Buy some on-ears or (better yet) over-ears, still rocking my Sony WH-CH700N for almost 6 years. Can't find a successor for them, CH710N and CH720N for unknown reasons got rid of aptX ;_;
You need to buy a pair of good ones. Not hyped, not endorsed by whatever weird rap singer, but good ones.
I bought a pair of good BT headphones 10 years ago, and they still going great. 10 years ago the battery lasted 20 hours, now it's around 12 or so, which is still more than enough.
Ok that sounds pretty good! What's the model number?
I don't know the exact model unfortunately, It's Sennheiser and they're all weird. The old one can't connect to their new configuration software so I can't check.
I also have their newer version, Momentum 3, and can very much recommend that one, all the same great quality, but also Bluetooth 5.0
Get a tiny carrying pouch for your wired headphones and they will last a lot longer
you can go into the app and literally see your request history
The most concerning part about this article is that they put one in their nine-year-old's bedroom.
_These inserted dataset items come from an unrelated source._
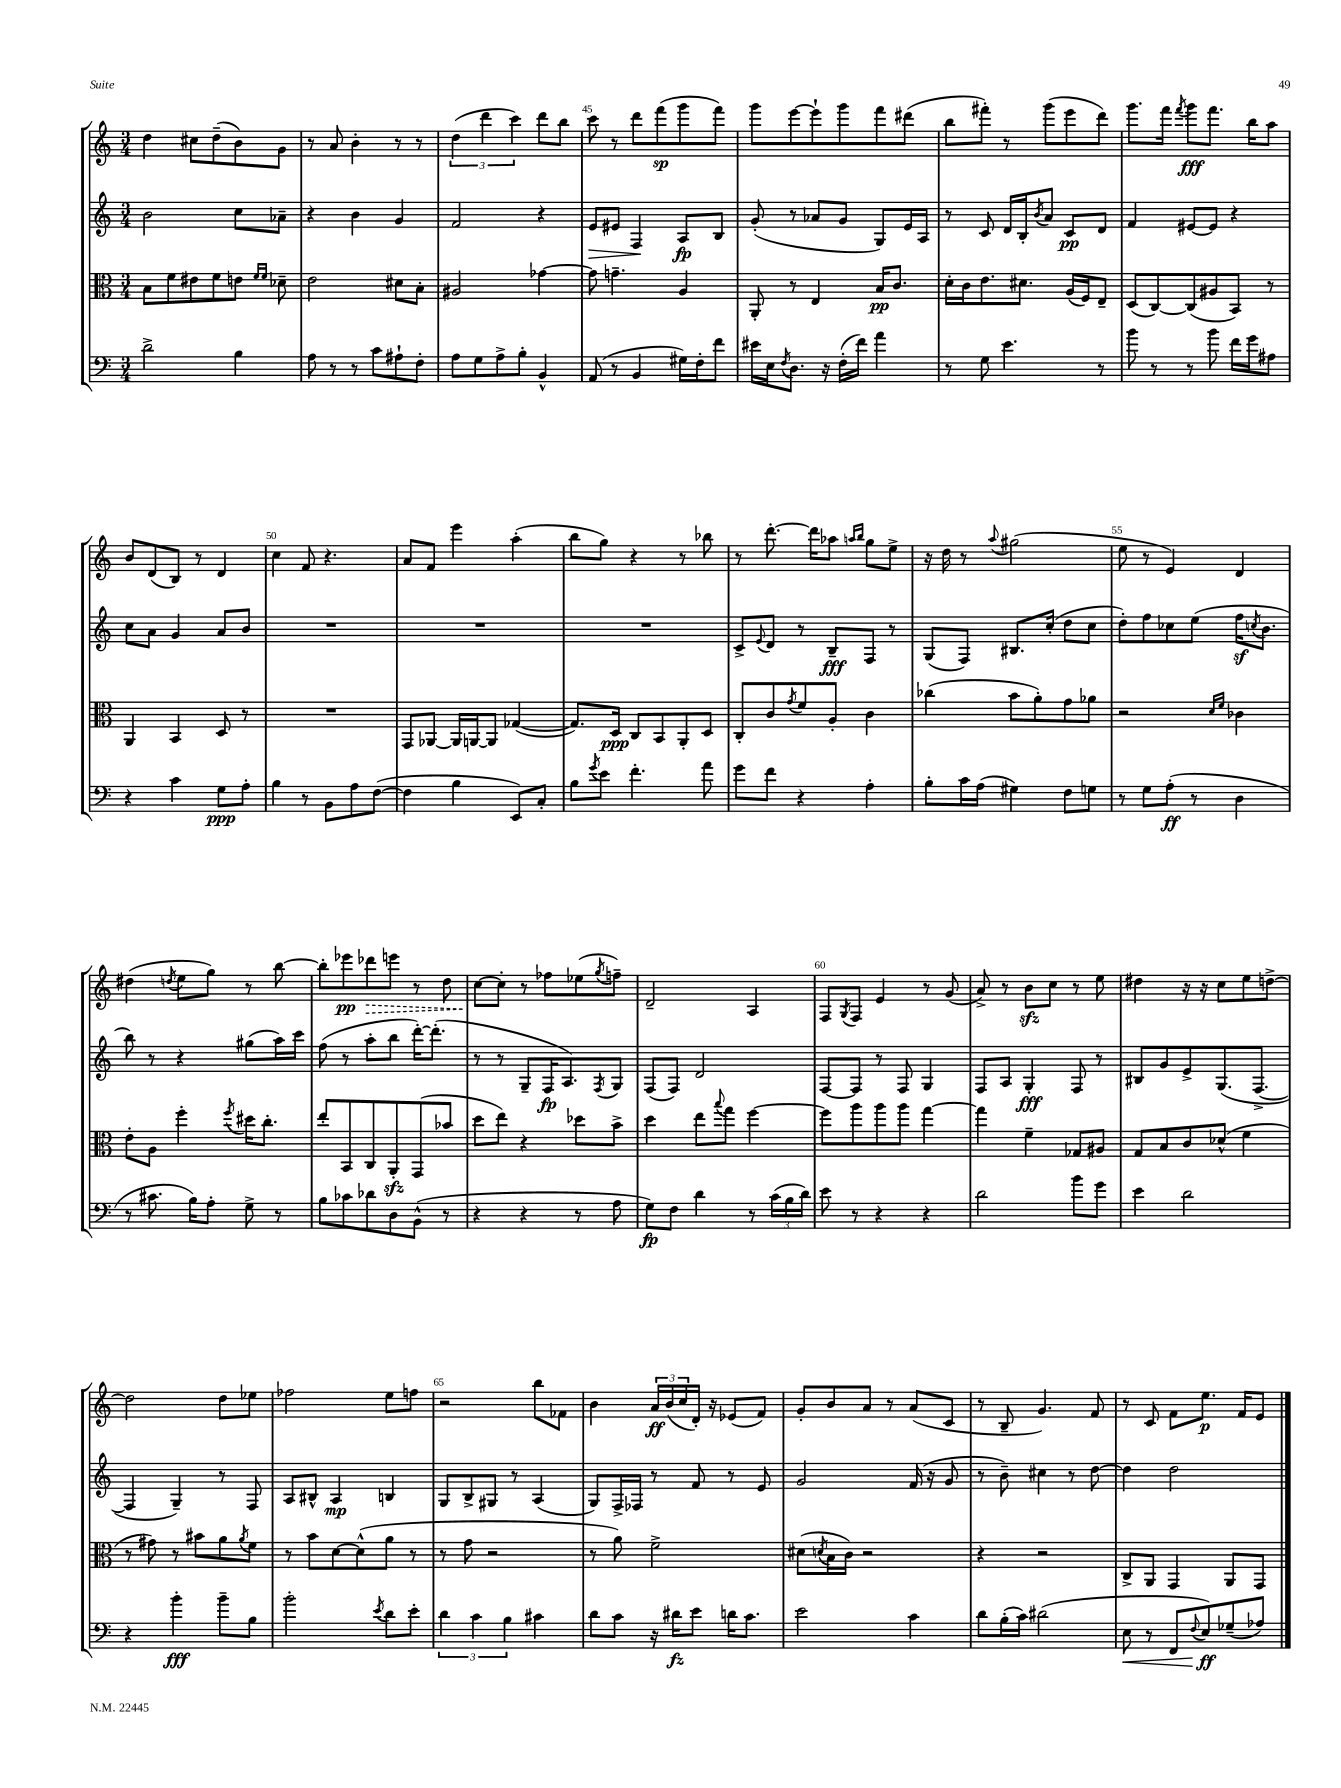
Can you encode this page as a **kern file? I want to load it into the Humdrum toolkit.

**kern	**dynam	**kern	**dynam	**kern	**dynam	**kern	**dynam
*part4	*part4	*part3	*part3	*part2	*part2	*part1	*part1
*staff4	*staff4	*staff3	*staff3	*staff2	*staff2	*staff1	*staff1
*clefF4	*	*clefC3	*	*clefG2	*	*clefG2	*
*k[]	*	*k[]	*	*k[]	*	*k[]	*
*M3/4	*	*M3/4	*	*M3/4	*	*M3/4	*
=42	=42	=42	=42	=42	=42	=42	=42
2d^\	.	8B\L	.	2b\	.	4dd\	.
.	.	8f\	.	.	.	.	.
.	.	8e#X\	.	.	.	8cc#X\L	.
.	.	8f\	.	.	.	(8dd~\	.
4B\	.	8en\J	.	8cc\L	.	8b\)	.
.	.	16qqf/LL	.	.	.	.	.
.	.	16qqf/JJ	.	.	.	.	.
.	.	8d-X~\	.	8a-X~\J	.	8g\J	.
=43	=43	=43	=43	=43	=43	=43	=43
8A\	.	2e\	.	4r	.	8r	.
8r	.	.	.	.	.	8a/	.
8r	.	.	.	4b\	.	4b'\	.
8c\L	.	.	.	.	.	.	.
8A#X`\	.	8d#X\L	.	4g/	.	8r	.
8F'\J	.	8B'\J	.	.	.	8r	.
=44	=44	=44	=44	=44	=44	=44	=44
8A\L	.	2A#X/	.	2f/	.	(6dd\	.
8G\	.	.	.	.	.	.	.
.	.	.	.	.	.	6ddd\	.
8A^\	.	.	.	.	.	.	.
.	.	.	.	.	.	6ccc\)	.
8B'\J	.	.	.	.	.	.	.
4BB^^/	.	[4g-X\	.	4r	.	8ddd\L	.
.	.	.	.	.	.	8bb\J	.
=45	=45	=45	=45	=45	=45	=45	=45
!	!	!	!	!	!LO:HP:b	!	!
(8AA/	.	8g-\]	.	8e/L	>	8ccc\	.
8r	.	4.gn~\	.	8e#X/J	.	8r	.
4BB/	.	.	.	4F/	.	8ddd\L	.
.	.	.	.	.	.	(8fff\	sp
16G#X\LL)	.	4A/	.	8A/L	] fp	8ggg\	.
16F'\J	.	.	.	.	.	.	.
8f\J	.	.	.	8B/J	.	8fff\J)	.
=46	=46	=46	=46	=46	=46	=46	=46
16e#X\LL	.	8AA'/	.	(8g'/	.	8ggg\L	.
16E\J	.	.	.	.	.	.	.
8qF/	.	.	.	.	.	.	.
8.D\J	.	8r	.	8r	.	[8eee\	.
.	.	4E/	.	8a-X/L	.	8eee`\]	.
16r	.	.	.	.	.	.	.
(16F'\LL	.	.	.	8g/J	.	8ggg\	.
16f\JJ)	.	.	.	.	.	.	.
4a\	.	16B/KL	pp	8G/L)	.	8fff\	.
.	.	8.c/J	.	.	.	.	.
.	.	.	.	16e/L	.	(8ddd#X\J	.
.	.	.	.	16A/JJ	.	.	.
=47	=47	=47	=47	=47	=47	=47	=47
8r	.	16d'\LL	.	8r	.	8bb\L	.
.	.	16c\J	.	.	.	.	.
8G\	.	8.e\	.	8c/	.	8fff#X'\J)	.
4.e\	.	.	.	16d/LL	.	8r	.
.	.	8.d#X\J	.	16B'/J	.	.	.
.	.	.	.	8qb/	.	.	.
.	.	.	.	8a/J	.	(8ggg\L	.
.	.	(16A/LL	.	8c/L	pp	8eee\	.
.	.	16F/J)	.	.	.	.	.
8r	.	8E~/J	.	8d/J	.	8ddd\J)	.
=48	=48	=48	=48	=48	=48	=48	=48
8b\	.	(8D/L	.	4f/	.	8.ggg\L	.
8r	.	[8C/)	.	.	.	.	.
.	.	.	.	.	.	16fff\Jk	.
.	.	.	.	.	.	8qfff/	.
8r	.	(8C/]	.	[8e#X/L	.	8ggg\L	fff
8b\	.	8A#X/	.	8e#/J]	.	8.fff\J	.
16f\LL	.	8BB/J)	.	4r	.	.	.
16g\J	.	.	.	.	.	16bb\KL	.
8A#X\J	.	8r	.	.	.	8aa\J	.
!!LO:LB:g=z
=49	=49	=49	=49	=49	=49	=49	=49
4r	.	4AA/	.	8cc\L	.	8b/L	.
.	.	.	.	8a\J	.	(8d/	.
4c\	.	4BB/	.	4g/	.	8B/J)	.
.	.	.	.	.	.	8r	.
8G\L	ppp	8D/	.	8a/L	.	4d/	.
8A'\J	.	8r	.	8b/J	.	.	.
=50	=50	=50	=50	=50	=50	=50	=50
4B\	.	2.r	.	2.r	.	4cc\	.
8r	.	.	.	.	.	8f/	.
8BB\L	.	.	.	.	.	4.r	.
8A\	.	.	.	.	.	.	.
([8F\J	.	.	.	.	.	.	.
=51	=51	=51	=51	=51	=51	=51	=51
4F\]	.	8GG/L	.	2.r	.	8a/L	.
.	.	[8AA-X/J	.	.	.	8f/J	.
4B\	.	16AA-/LL]	.	.	.	4eee\	.
.	.	[16AAn/J	.	.	.	.	.
.	.	8AA/J]	.	.	.	.	.
8EE/L)	.	([4G-X/	.	.	.	(4aa'\	.
8C'/J	.	.	.	.	.	.	.
=52	=52	=52	=52	=52	=52	=52	=52
8B\L	.	8.G-/L])	.	2.r	.	8bb\L	.
8qg/	.	.	.	.	.	.	.
8e\J	.	.	.	.	.	8gg\J)	.
.	.	16D/Jk	ppp	.	.	.	.
4.f'\	.	8C/L	.	.	.	4r	.
.	.	8BB/	.	.	.	.	.
.	.	8AA'/	.	.	.	8r	.
8a\	.	8D/J	.	.	.	8bb-X\	.
=53	=53	=53	=53	=53	=53	=53	=53
8g\L	.	8C'/L	.	8c^/L	.	8r	.
.	.	.	.	8qqe/	.	.	.
8f\J	.	8c/	.	8d/J	.	[8.ddd'\	.
.	.	8qg/	.	.	.	.	.
4r	.	8f/	.	8r	.	.	.
.	.	.	.	.	.	16ddd\KL]	.
.	.	8A'/J	.	8B~/L	fff	8aa-X\J	.
.	.	.	.	.	.	16qqaan/LL	.
.	.	.	.	.	.	16qqbb/JJ	.
4A'\	.	4c\	.	8F/J	.	8gg\L	.
.	.	.	.	8r	.	8ee^\J	.
=54	=54	=54	=54	=54	=54	=54	=54
8B'\L	.	(4cc-X\	.	(8G/L	.	16r	.
.	.	.	.	.	.	16dd\	.
16c\L	.	.	.	8F/J)	.	8r	.
(16A\JJ	.	.	.	.	.	.	.
.	.	.	.	.	.	8qqaa/	.
4G#X\)	.	8b\L	.	8.B#X/L	.	(2gg#X\	.
.	.	8a'\)	.	.	.	.	.
.	.	.	.	(16cc'/Jk	.	.	.
8F\L	.	8g\	.	8dd\L	.	.	.
8Gn\J	.	8a-X\J	.	8cc\J	.	.	.
=55	=55	=55	=55	=55	=55	=55	=55
8r	.	2r	.	8dd'\L)	.	8ee\	.
8G\L	.	.	.	8ff\	.	8r	.
(8A'\J	ff	.	.	8cc-X\	.	4e/)	.
8r	.	.	.	(8ee\J	.	.	.
.	.	16qqd/LL	.	.	.	.	.
.	.	16qqf/JJ	.	.	.	.	.
4D\	.	4c-X\	.	16ffz\KL	.	4d/	.
.	.	.	.	8qccn/	.	.	.
.	.	.	.	8.b\J	.	.	.
!!LO:LB:g=z
=56	=56	=56	=56	=56	=56	=56	=56
8r	.	8e'\L	.	8bb\)	.	(4dd#X\	.
8.c#X\	.	8A\J	.	8r	.	.	.
.	.	.	.	.	.	8qddn/	.
.	.	4ff'\	.	4r	.	8ee\L	.
16B\KL)	.	.	.	.	.	.	.
8A'\J	.	.	.	.	.	8gg\J)	.
.	.	8qff/	.	.	.	.	.
8G^\	.	16dd#X\KL	.	(8gg#X\L	.	8r	.
.	.	8.cc'\J	.	.	.	.	.
8r	.	.	.	16aa\L)	.	[8bb\	.
.	.	.	.	16ccc\JJ	.	.	.
=57	=57	=57	=57	=57	=57	=57	=57
8B\L	.	8ee'/L	.	(8ff\	.	8bb'\L]	.
8c-X\	.	8BB/	.	8r	.	8eee-X\	pp
!	!	!	!	!	!	!	!LO:HP:b
8d-X\	.	8C/	.	8aa'\L	.	8ddd-X\	>
8D\	.	8AAzz'/	.	8bb\J	.	8eeen\J	.
(8BB^^\J	.	(8GG/	.	[16ddd'\KL)	.	8r	.
.	.	.	.	(8.ddd'\J]	.	.	.
8r	.	8b-X/J	.	.	.	8dd\	.
=58	=58	=58	=58	=58	=58	=58	=58
4r	.	8dd\L	.	8r	.	[8cc\L	.
.	.	8ee\J)	.	8r	.	8cc'\J]	]
4r	.	4r	.	8G~/L	.	8r	.
.	.	.	.	16F/K	fp	8ff-X\L	.
.	.	.	.	8.A/)	.	.	.
8r	.	8dd-X\L	.	.	.	(8ee-X\	.
.	.	.	.	8qF/	.	8qgg/	.
8A\	.	8b^\J	.	8G/J	.	8ffn~\J)	.
=59	=59	=59	=59	=59	=59	=59	=59
8G\L)	fp	4dd\	.	(8F/L	.	2d~/	.
8F\J	.	.	.	8F/J)	.	.	.
4d\	.	8ee\L	.	2d/	.	.	.
.	.	8qqbb/	.	.	.	.	.
.	.	8gg\J	.	.	.	.	.
8r	.	[4ff\	.	.	.	4A/	.
(24c\LL	.	.	.	.	.	.	.
24B\	.	.	.	.	.	.	.
24d\JJ)	.	.	.	.	.	.	.
=60	=60	=60	=60	=60	=60	=60	=60
8e\	.	8ff\L]	.	[8F/L	.	8F/L	.
.	.	.	.	.	.	8qG/	.
8r	.	8aa\	.	8F/J]	.	8F/J	.
4r	.	8aa\	.	8r	.	4e/	.
.	.	8aa\J	.	8F/	.	.	.
4r	.	[4gg\	.	4G/	.	8r	.
.	.	.	.	.	.	(8g/	.
=61	=61	=61	=61	=61	=61	=61	=61
2d\	.	4gg\]	.	8F/L	.	8a^/)	.
.	.	.	.	8A/J	.	8r	.
.	.	4f~\	.	4G'/	fff	8bzz\L	.
.	.	.	.	.	.	8cc\J	.
8b\L	.	8G-X/L	.	8F/	.	8r	.
8g\J	.	8A#X/J	.	8r	.	8ee\	.
=62	=62	=62	=62	=62	=62	=62	=62
4e\	.	8G/L	.	8B#X/L	.	4dd#X\	.
.	.	8B/	.	8g/	.	.	.
2d\	.	8c/	.	8e^/	.	16r	.
.	.	.	.	.	.	16r	.
.	.	(8d-X^^/J	.	(8.G/	.	8cc\L	.
.	.	4f\	.	.	.	8ee\	.
.	.	.	.	[8.F^/J	.	.	.
.	.	.	.	.	.	[8ddn^\J	.
!!LO:LB:g=z
=63	=63	=63	=63	=63	=63	=63	=63
4r	.	8r	.	4F/]	.	2dd\]	.
.	.	8g#X\)	.	.	.	.	.
4b'\	fff	8r	.	4G~/)	.	.	.
.	.	8b#X\L	.	.	.	.	.
8b~\L	.	8a\	.	8r	.	8dd\L	.
.	.	8qa/	.	.	.	.	.
8B\J	.	8f\J	.	8F/	.	8ee-X\J	.
=64	=64	=64	=64	=64	=64	=64	=64
2b'\	.	8r	.	8A/L	.	2ff-X\	.
.	.	8b\L	.	8B#X^^/J	.	.	.
.	.	[8d\	.	4A/	mp	.	.
.	.	(8d^^\]	.	.	.	.	.
8qe/	.	.	.	.	.	.	.
8d\L	.	8a\J	.	4Bn/	.	8ee\L	.
8e'\J	.	8r	.	.	.	8ffn\J	.
=65	=65	=65	=65	=65	=65	=65	=65
6d\	.	8r	.	8G/L	.	2r	.
.	.	8g\	.	8B^/	.	.	.
6c\	.	.	.	.	.	.	.
.	.	2r	.	8G#X/J	.	.	.
6B\	.	.	.	.	.	.	.
.	.	.	.	8r	.	.	.
4c#X\	.	.	.	(4A/	.	8bb\L	.
.	.	.	.	.	.	8f-X\J	.
=66	=66	=66	=66	=66	=66	=66	=66
8d\L	.	8r	.	8G/L)	.	4b\	.
8c\J	.	8a\)	.	16F^/L	.	.	.
.	.	.	.	16F-X/JJ	.	.	.
16r	.	2f^\	.	8r	.	24a/LL	ff
.	.	.	.	.	.	(24b/	.
16d#X\KL	fz	.	.	.	.	.	.
.	.	.	.	.	.	24cc/	.
8e\J	.	.	.	8f/	.	16d'/JJ)	.
.	.	.	.	.	.	16r	.
16dn\KL	.	.	.	8r	.	(8e-X/L	.
8.c\J	.	.	.	.	.	.	.
.	.	.	.	8e/	.	8f/J)	.
=67	=67	=67	=67	=67	=67	=67	=67
2e\	.	(8d#X\L	.	2g/	.	8g'/L	.
.	.	8qdn/	.	.	.	.	.
.	.	16B\L	.	.	.	8b/	.
.	.	16c\JJ)	.	.	.	.	.
.	.	2r	.	.	.	8a/J	.
.	.	.	.	.	.	8r	.
4c\	.	.	.	(16f/	.	(8a/L	.
.	.	.	.	16r	.	.	.
.	.	.	.	8g/	.	8c/J	.
=68	=68	=68	=68	=68	=68	=68	=68
8d\L	.	4r	.	8r	.	8r	.
(16B'\L	.	.	.	8b~\)	.	8B~/	.
16c\JJ)	.	.	.	.	.	.	.
(2d#X\	.	2r	.	4cc#X\	.	4.g/)	.
.	.	.	.	8r	.	.	.
.	.	.	.	[8dd\	.	8f/	.
=69	=69	=69	=69	=69	=69	=69	=69
!	!LO:HP:b	!	!	!	!	!	!
8E\	<	8C^/L	.	4dd\]	.	8r	.
8r	.	8AA/J	.	.	.	8c/	.
8FF/L	.	4GG/	.	2dd\	.	8f\L	.
8qqF/	.	.	.	.	.	.	.
8E/)	ff	.	.	.	.	8.ee\J	p
(8G-X~/	[	8AA/L	.	.	.	.	.
.	.	.	.	.	.	16f/KL	.
8A-X/J)	.	8GG/J	.	.	.	8e/J	.
==	==	==	==	==	==	==	==
*-	*-	*-	*-	*-	*-	*-	*-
Based on the article, it lets her ask them things that she doesn't want to ask her parents, though I'm not sure that if I were 9 years old that I'd suddenly want to discover that my parents have a list of everything I've asked it and are reading through it, much less that Amazon has a database.
Yeah, that is a terrible violation of trust. A parent should stop listening when they find out that they have a copy of such conversations of their child. They shouldn't write a newspaper article with citations about it
To add to the other responses, and I suspect the real reason, is that Coco is listening to Audible Audio books regularly and/or music. It's mentioned and then dropped by the article fairly quickly.
Interesting how every comment on the article is doing the "you're a terrible parent, how could you do that" routine when I'll bet it's there because Coco either took the first one in or asked for a second one. Kid wants, kid normally gets one way or another.
Also, surely this device is no different to a phone in that neither is meant to be listening indiscriminately. There's a chance a 9 year old has a phone nowadays I'd imagine
I feel like I looked into a bag labeled 'everything Alexa has ever heard' and gone, "I don't know what I expected."
On the other side of the coin, the shock shouldn't be what it knows, but what every single other device you own with a micrphone might also know.
Anyone here that isn't as equally distrusting of a stock, off the shelf cellphone is lying to themselves.
And also a link to all of your Amazon data:
https://www.amazon.co.uk/hz/privacy-central/data-requests/preview.html
Its kinda depressing that the takeaway they seem have here is "we don't always have enough time for our family, but luckily Alexa can pick up the slack 😌"
Instead of "society pushes us to spend less time making meaningful connections and more time relying on services that cost you money or privacy"
Somebody's toddler is going to eat rocks after AI tells them it's safe, especially if you're giving your kids unfettered access to the internet, which is what Alexa is. You're just hoping Jeffy moderates good, when you and I both know rules and restrictions for an LLM are very hard to enforce.
I asked my google home the same question and it told me that I told it that my dog is a good girl 3 times. I know it's not great for privacy, but it made me chuckle.